■ Work to complete: Pull each line holding "Ελλάδα" out of the entries below.

■ Provided material:
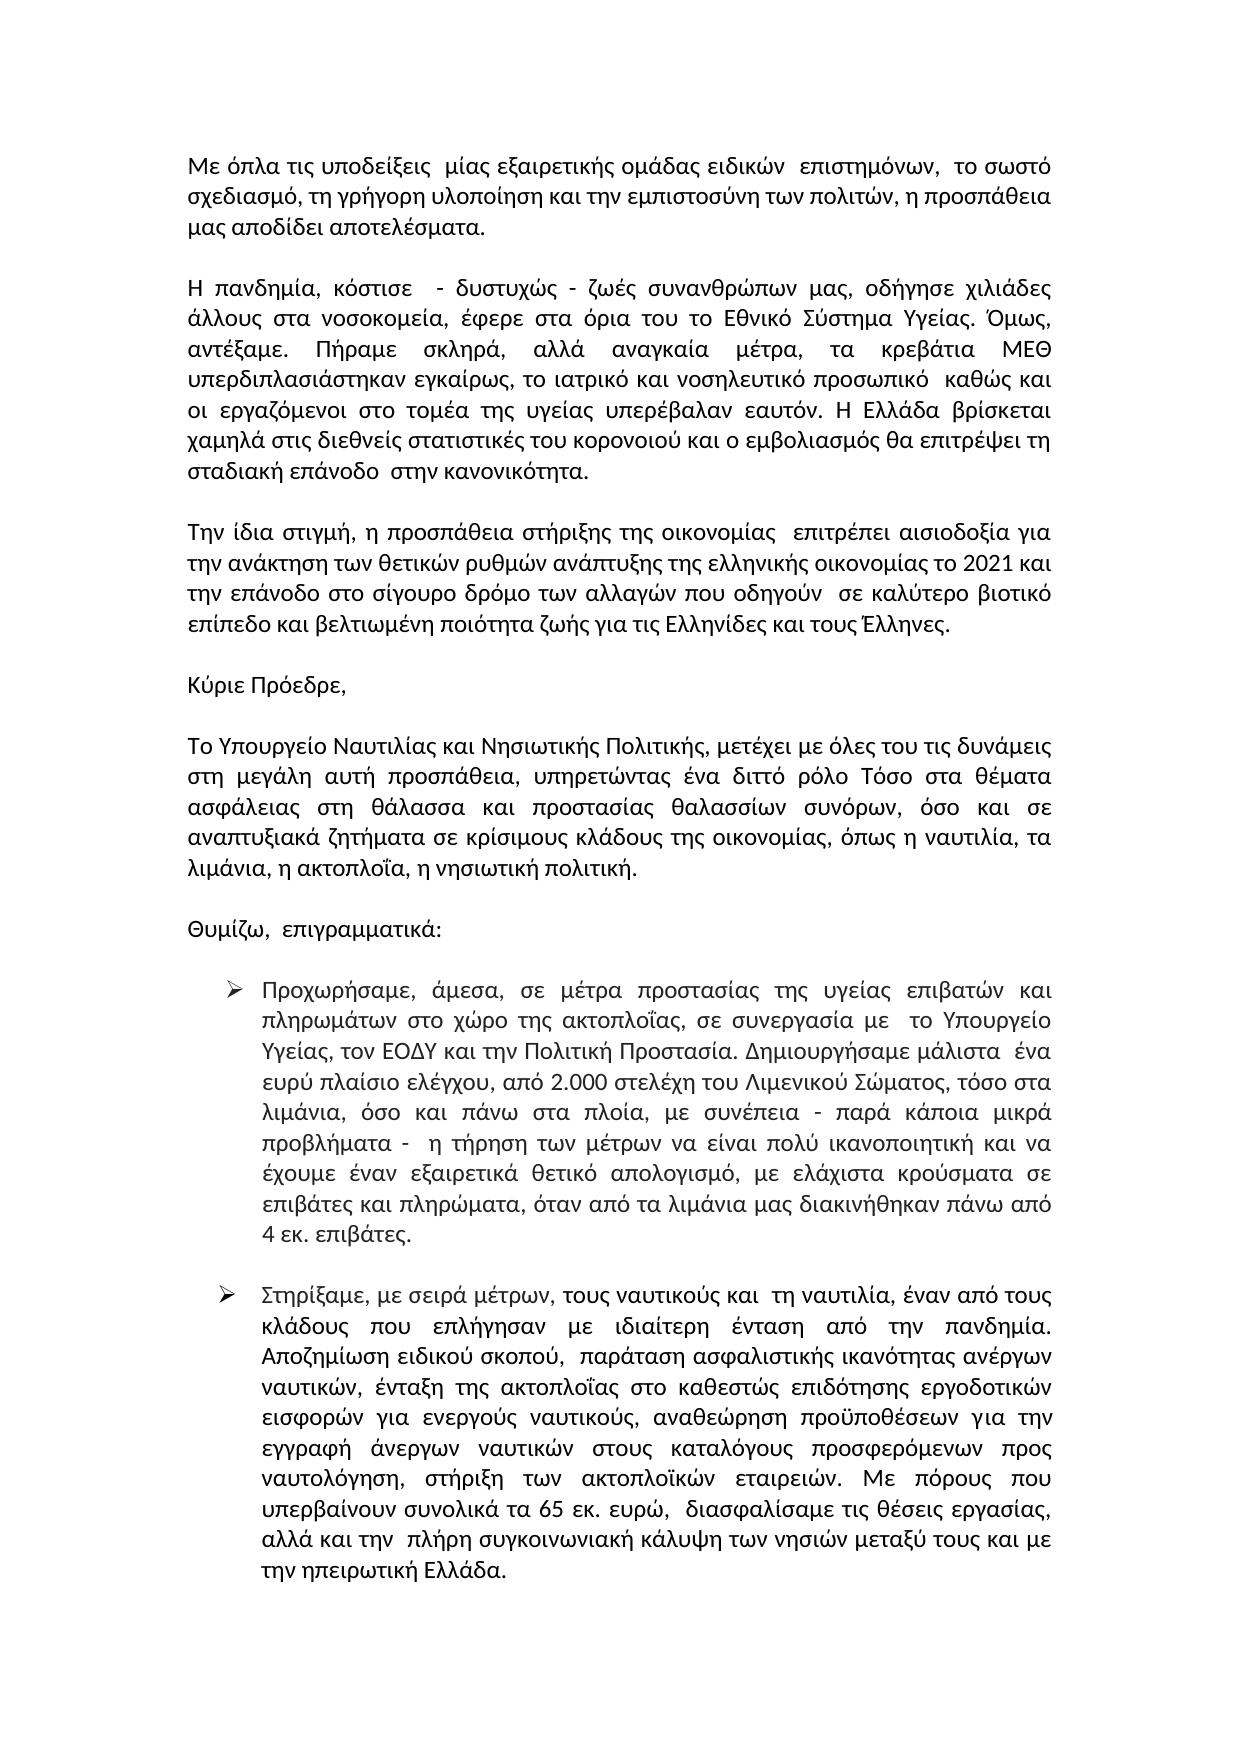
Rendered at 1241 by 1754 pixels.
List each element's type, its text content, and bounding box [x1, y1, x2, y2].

text Την ίδια στιγμή, η προσπάθεια στήριξης της οικονομίας επιτρέπει αισιοδοξία για την ανάκτηση των θετικών ρυθμών ανάπτυξης της ελληνικής οικονομίας το 2021 και την επάνοδο στο σίγουρο δρόμο των αλλαγών που οδηγούν σε καλύτερο βιοτικό επίπεδο και βελτιωμένη ποιότητα ζωής για τις Ελληνίδες και τους Έλληνες. [187, 516, 1053, 638]
text Θυμίζω, επιγραμματικά: [187, 913, 1053, 943]
list Στηρίξαμε, με σειρά μέτρων, τους ναυτικούς και τη ναυτιλία, έναν από τους κλάδους που επλήγησαν με ιδιαίτερη ένταση από την πανδημία. Αποζημίωση ειδικού σκοπού, παράταση ασφαλιστικής ικανότητας ανέργων ναυτικών, ένταξη της ακτοπλοΐας στο καθεστώς επιδότησης εργοδοτικών εισφορών για ενεργούς ναυτικούς, αναθεώρηση προϋποθέσεων για την εγγραφή άνεργων ναυτικών στους καταλόγους προσφερόμενων προς ναυτολόγηση, στήριξη των ακτοπλοϊκών εταιρειών. Με πόρους που υπερβαίνουν συνολικά τα 65 εκ. ευρώ, διασφαλίσαμε τις θέσεις εργασίας, αλλά και την πλήρη συγκοινωνιακή κάλυψη των νησιών μεταξύ τους και με την ηπειρωτική Ελλάδα. [217, 1279, 1053, 1584]
text Κύριε Πρόεδρε, [187, 669, 1053, 699]
text Η πανδημία, κόστισε - δυστυχώς - ζωές συνανθρώπων μας, οδήγησε χιλιάδες άλλους στα νοσοκομεία, έφερε στα όρια του το Εθνικό Σύστημα Υγείας. Όμως, αντέξαμε. Πήραμε σκληρά, αλλά αναγκαία μέτρα, τα κρεβάτια ΜΕΘ υπερδιπλασιάστηκαν εγκαίρως, το ιατρικό και νοσηλευτικό προσωπικό καθώς και οι εργαζόμενοι στο τομέα της υγείας υπερέβαλαν εαυτόν. Η Ελλάδα βρίσκεται χαμηλά στις διεθνείς στατιστικές του κορονοιού και ο εμβολιασμός θα επιτρέψει τη σταδιακή επάνοδο στην κανονικότητα. [187, 272, 1053, 486]
text Το Υπουργείο Ναυτιλίας και Νησιωτικής Πολιτικής, μετέχει με όλες του τις δυνάμεις στη μεγάλη αυτή προσπάθεια, υπηρετώντας ένα διττό ρόλο Τόσο στα θέματα ασφάλειας στη θάλασσα και προστασίας θαλασσίων συνόρων, όσο και σε αναπτυξιακά ζητήματα σε κρίσιμους κλάδους της οικονομίας, όπως η ναυτιλία, τα λιμάνια, η ακτοπλοΐα, η νησιωτική πολιτική. [187, 730, 1053, 882]
text Με όπλα τις υποδείξεις μίας εξαιρετικής ομάδας ειδικών επιστημόνων, το σωστό σχεδιασμό, τη γρήγορη υλοποίηση και την εμπιστοσύνη των πολιτών, η προσπάθεια μας αποδίδει αποτελέσματα. [187, 150, 1053, 242]
list Προχωρήσαμε, άμεσα, σε μέτρα προστασίας της υγείας επιβατών και πληρωμάτων στο χώρο της ακτοπλοΐας, σε συνεργασία με το Υπουργείο Υγείας, τον ΕΟΔΥ και την Πολιτική Προστασία. Δημιουργήσαμε μάλιστα ένα ευρύ πλαίσιο ελέγχου, από 2.000 στελέχη του Λιμενικού Σώματος, τόσο στα λιμάνια, όσο και πάνω στα πλοία, με συνέπεια - παρά κάποια μικρά προβλήματα - η τήρηση των μέτρων να είναι πολύ ικανοποιητική και να έχουμε έναν εξαιρετικά θετικό απολογισμό, με ελάχιστα κρούσματα σε επιβάτες και πληρώματα, όταν από τα λιμάνια μας διακινήθηκαν πάνω από 4 εκ. επιβάτες. [225, 974, 1053, 1249]
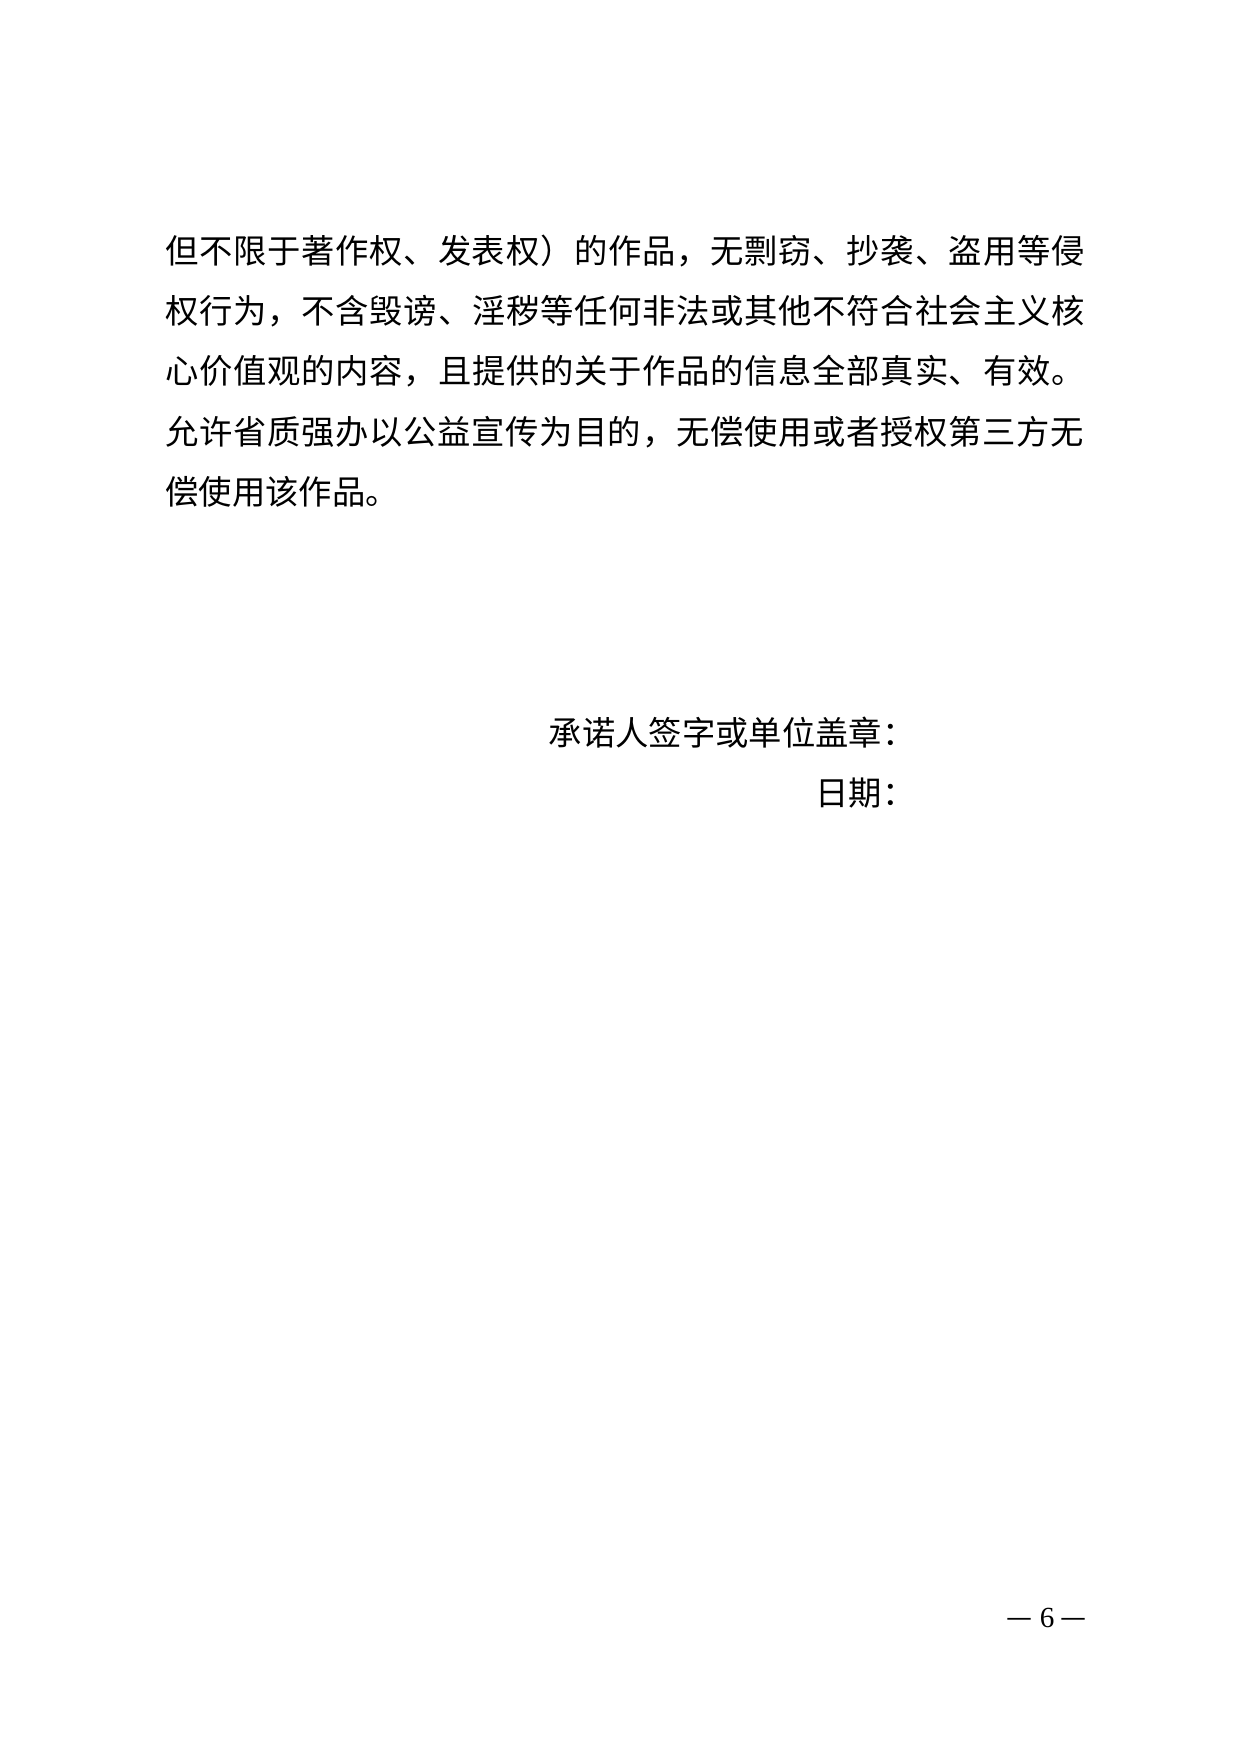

■ Solution to the exercise:
list Στηρίξαμε, με σειρά μέτρων, τους ναυτικούς και τη ναυτιλία, έναν από τους κλάδους που επλήγησαν με ιδιαίτερη ένταση από την πανδημία. Αποζημίωση ειδικού σκοπού, παράταση ασφαλιστικής ικανότητας ανέργων ναυτικών, ένταξη της ακτοπλοΐας στο καθεστώς επιδότησης εργοδοτικών εισφορών για ενεργούς ναυτικούς, αναθεώρηση προϋποθέσεων για την εγγραφή άνεργων ναυτικών στους καταλόγους προσφερόμενων προς ναυτολόγηση, στήριξη των ακτοπλοϊκών εταιρειών. Με πόρους που υπερβαίνουν συνολικά τα 65 εκ. ευρώ, διασφαλίσαμε τις θέσεις εργασίας, αλλά και την πλήρη συγκοινωνιακή κάλυψη των νησιών μεταξύ τους και με την ηπειρωτική Ελλάδα. [217, 1279, 1053, 1584]
text Η πανδημία, κόστισε - δυστυχώς - ζωές συνανθρώπων μας, οδήγησε χιλιάδες άλλους στα νοσοκομεία, έφερε στα όρια του το Εθνικό Σύστημα Υγείας. Όμως, αντέξαμε. Πήραμε σκληρά, αλλά αναγκαία μέτρα, τα κρεβάτια ΜΕΘ υπερδιπλασιάστηκαν εγκαίρως, το ιατρικό και νοσηλευτικό προσωπικό καθώς και οι εργαζόμενοι στο τομέα της υγείας υπερέβαλαν εαυτόν. Η Ελλάδα βρίσκεται χαμηλά στις διεθνείς στατιστικές του κορονοιού και ο εμβολιασμός θα επιτρέψει τη σταδιακή επάνοδο στην κανονικότητα. [187, 272, 1053, 486]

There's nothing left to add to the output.